---- Material for the task

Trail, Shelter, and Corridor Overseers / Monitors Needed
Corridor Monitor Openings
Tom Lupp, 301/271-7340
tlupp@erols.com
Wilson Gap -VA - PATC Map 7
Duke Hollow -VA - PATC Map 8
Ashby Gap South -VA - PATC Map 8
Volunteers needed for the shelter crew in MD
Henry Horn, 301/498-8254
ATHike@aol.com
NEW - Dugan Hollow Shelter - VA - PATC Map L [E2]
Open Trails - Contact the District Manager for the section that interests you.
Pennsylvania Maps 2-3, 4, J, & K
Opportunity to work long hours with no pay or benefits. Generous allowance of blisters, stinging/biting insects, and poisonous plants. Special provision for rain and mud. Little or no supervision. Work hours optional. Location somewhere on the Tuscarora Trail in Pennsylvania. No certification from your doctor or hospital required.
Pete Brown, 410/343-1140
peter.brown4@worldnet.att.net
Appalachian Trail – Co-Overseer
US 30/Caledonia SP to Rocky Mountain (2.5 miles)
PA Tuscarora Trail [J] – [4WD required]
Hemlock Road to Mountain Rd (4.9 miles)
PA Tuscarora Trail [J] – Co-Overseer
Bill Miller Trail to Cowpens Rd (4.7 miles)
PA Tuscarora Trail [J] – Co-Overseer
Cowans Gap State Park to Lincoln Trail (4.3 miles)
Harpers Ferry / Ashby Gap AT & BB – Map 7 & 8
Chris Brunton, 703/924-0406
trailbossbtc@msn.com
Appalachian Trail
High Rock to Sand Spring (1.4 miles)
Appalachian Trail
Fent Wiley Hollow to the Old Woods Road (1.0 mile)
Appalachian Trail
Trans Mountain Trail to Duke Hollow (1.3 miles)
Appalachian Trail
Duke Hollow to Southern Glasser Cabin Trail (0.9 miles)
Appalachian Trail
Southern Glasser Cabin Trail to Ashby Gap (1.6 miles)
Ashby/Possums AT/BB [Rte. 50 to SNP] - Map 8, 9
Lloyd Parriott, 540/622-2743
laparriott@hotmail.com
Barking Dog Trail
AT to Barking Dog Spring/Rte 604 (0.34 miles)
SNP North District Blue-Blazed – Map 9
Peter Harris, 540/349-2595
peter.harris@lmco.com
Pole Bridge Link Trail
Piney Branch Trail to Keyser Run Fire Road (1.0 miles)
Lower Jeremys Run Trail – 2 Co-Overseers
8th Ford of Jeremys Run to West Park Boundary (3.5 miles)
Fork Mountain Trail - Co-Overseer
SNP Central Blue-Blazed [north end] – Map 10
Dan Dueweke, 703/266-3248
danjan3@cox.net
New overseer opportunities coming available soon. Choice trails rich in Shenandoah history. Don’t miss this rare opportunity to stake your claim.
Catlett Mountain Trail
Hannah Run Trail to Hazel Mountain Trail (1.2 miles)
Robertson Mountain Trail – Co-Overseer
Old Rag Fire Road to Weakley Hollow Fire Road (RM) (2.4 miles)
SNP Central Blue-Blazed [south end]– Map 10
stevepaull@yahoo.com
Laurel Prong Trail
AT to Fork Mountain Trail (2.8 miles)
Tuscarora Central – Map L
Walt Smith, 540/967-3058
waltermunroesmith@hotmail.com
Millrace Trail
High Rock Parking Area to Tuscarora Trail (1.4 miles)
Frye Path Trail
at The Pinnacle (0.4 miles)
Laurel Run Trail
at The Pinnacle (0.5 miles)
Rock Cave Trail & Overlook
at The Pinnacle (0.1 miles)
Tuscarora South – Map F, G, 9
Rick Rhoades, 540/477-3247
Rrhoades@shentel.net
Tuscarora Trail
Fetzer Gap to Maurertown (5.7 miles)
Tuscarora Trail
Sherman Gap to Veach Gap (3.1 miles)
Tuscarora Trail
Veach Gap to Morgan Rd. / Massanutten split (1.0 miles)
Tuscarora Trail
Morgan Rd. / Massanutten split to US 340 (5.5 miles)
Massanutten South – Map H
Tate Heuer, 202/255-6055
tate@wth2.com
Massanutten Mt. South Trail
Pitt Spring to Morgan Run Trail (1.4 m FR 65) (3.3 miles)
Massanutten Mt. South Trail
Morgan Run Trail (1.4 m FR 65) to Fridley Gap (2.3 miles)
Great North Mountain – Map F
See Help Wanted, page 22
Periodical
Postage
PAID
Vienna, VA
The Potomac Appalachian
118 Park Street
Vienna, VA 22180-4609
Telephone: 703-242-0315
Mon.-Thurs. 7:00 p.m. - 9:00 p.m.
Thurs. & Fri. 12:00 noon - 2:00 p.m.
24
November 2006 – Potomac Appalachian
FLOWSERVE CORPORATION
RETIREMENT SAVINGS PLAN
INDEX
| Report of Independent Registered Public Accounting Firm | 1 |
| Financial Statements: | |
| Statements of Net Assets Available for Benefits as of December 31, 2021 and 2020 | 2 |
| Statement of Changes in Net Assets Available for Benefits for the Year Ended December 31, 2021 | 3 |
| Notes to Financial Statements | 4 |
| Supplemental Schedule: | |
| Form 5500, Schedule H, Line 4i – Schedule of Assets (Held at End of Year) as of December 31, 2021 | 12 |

--------

**Work item**: Return a word-for-word copy of the lines above from the one holding "Pole Bridge Link Trail" through the one holding "danjan3@cox.net", with both of them included and nothing besides.

**Answer for this exercise**:
Pole Bridge Link Trail
Piney Branch Trail to Keyser Run Fire Road (1.0 miles)
Lower Jeremys Run Trail – 2 Co-Overseers
8th Ford of Jeremys Run to West Park Boundary (3.5 miles)
Fork Mountain Trail - Co-Overseer
SNP Central Blue-Blazed [north end] – Map 10
Dan Dueweke, 703/266-3248
danjan3@cox.net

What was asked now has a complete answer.